Gabriel iba a Ayotzinapa porque “somos pobres, y sólo por eso me lo matan”

La madre del estudiante asesinado narra cómo vivió el día que mataron a su hijo

Gabriel iba a Ayotzinapa porque “somos pobres, y sólo por eso me lo matan”

María de Jesús Tolentino exige justicia a Aguirre, “porque él tiene a su mando” a quienes dispararon

MARGENA DE LA O. Tomado de La Jornada Gro. 14 de diciembre del 2011.

Chilpancingo, 13 de diciembre. “Yo quiero ser como él. Voy a estudiar en Ayotzinapa”, fue lo que dijo Francisco, el hermano menor de Gabriel Echeverría de Jesús, normalista asesinado por policías, cuando observaba a su mamá que lloraba por su muerte.

Echeverría de Jesús creció en una casa pequeña y humilde de la calle Carlos González Navarrete, en Tixtla. Ahí mismo fue velado su cuerpo.

Según contó su madre, María Amadea de Jesús Tolentino, campesina de 57 años, aunque aparentaba más edad, los sábados, al salir de la normal que funge como internado, Gabriel se alquilaba ya fuera en el campo, en trabajos de construcción o en el mercado como cargador, para darle a ella, los 20 o 30 pesos para las tortillas. Su actual e improvisado negocio de comida no le es suficiente, por un lado porque no hay ventas, y por el otro, dijo, porque por las probabilidades de un derrame cerebral, su esposo no puede trabajar.

En un momento en que dejó de llorar, con un tono enérgico pidió justicia por el crimen de su hijo, cometido, aseguró, por el gobernador Ángel Aguirre Rivero, “porque él es el que tiene a su mando a toda esa gente que les dispararon a mi hijo”.

Definió a Gabriel, no porque fuera su hijo y estuviera muerto, aclaró, como un joven estudioso, trabajador, y honrando, porque, pese a su condición humilde “nunca lo enseñamos a robar, ni a ser un delincuente (como) dicen que eran”.

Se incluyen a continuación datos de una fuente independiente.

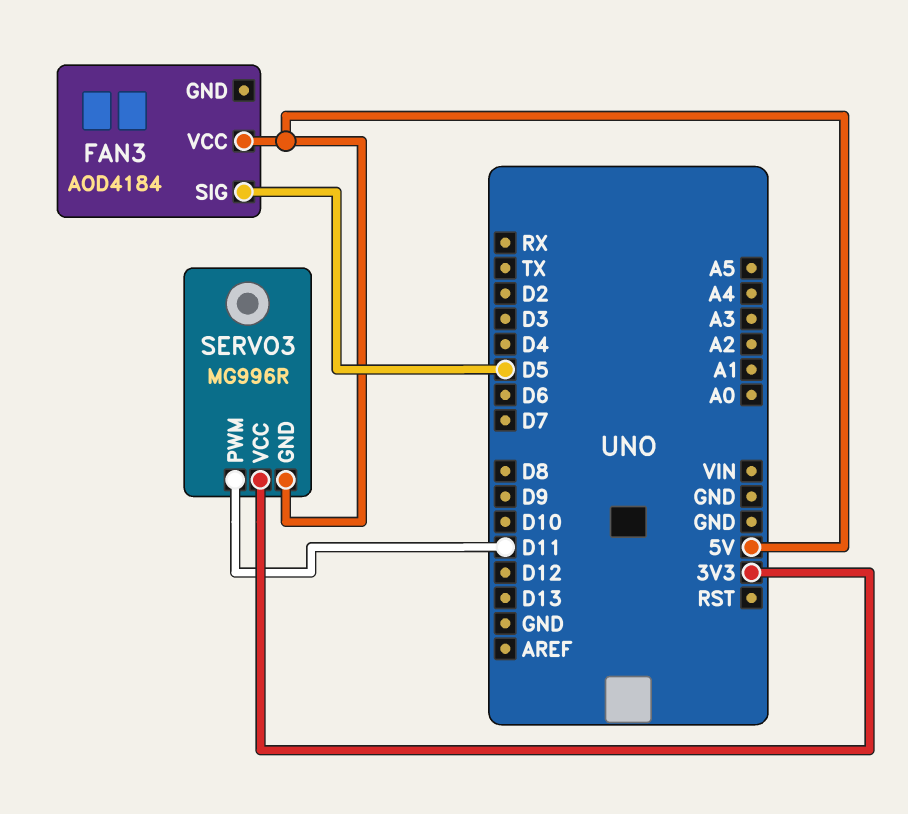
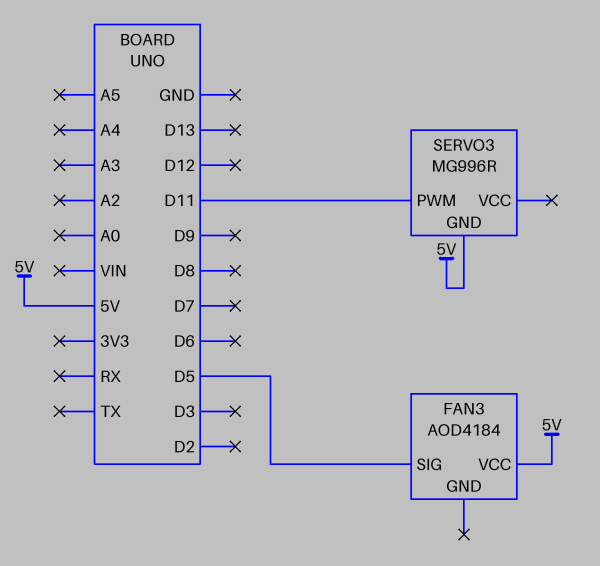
SERVO3 pin VCC: 3V3 -> none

“Él me decía –hace una pausa por el llanto-… Quería ser maestro para mantenernos a mí y a su papá que estamos enfermos. ¡Me duele tanto recordar sus palabras!”, soltó y cubrió su cara con su rebozo negro.

“No le deseo a nadie este dolor tan grande que siento. Dice el gobierno que nuestros hijos eran delincuentes y estaban armados; cómo las balas no toparon con él (Aguirre Rivero), cómo las balas no toparon con nadie de los suyos… ahí otro gallo cantara”, dijo y volvió a cubrir su cara.

Siguió: “yo lo mandé a mi hijo ahí, a una escuela de pobres, porque somos pobres, y sólo por eso me lo matan”.

Recordó que el lunes pasado, muy temprano –“como no sé leer ni escribir, no sé qué horas eran”–, antes de irse a la normal, su hijo le dijo que ese día viajarían hasta Chilpancingo a manifestarse, porque el gobernador no les quería autorizar más espacios para los jóvenes de nuevo ingreso.

“Por la tarde supe que habían matado a chamacos de la normal, le pedí a una vecina que se comunicara con mi marido que había ido a Chilpancingo, y yo sentí que sí, que él era uno de ellos. Cuando me avisan, yo ya lo sabía, lo presentía”.

Francisco, que quiere seguir los pasos de Gabriel, sólo agregó que estudia el último año de la preparatoria, y que para la siguiente convocatoria, buscaría su espacio en la normal.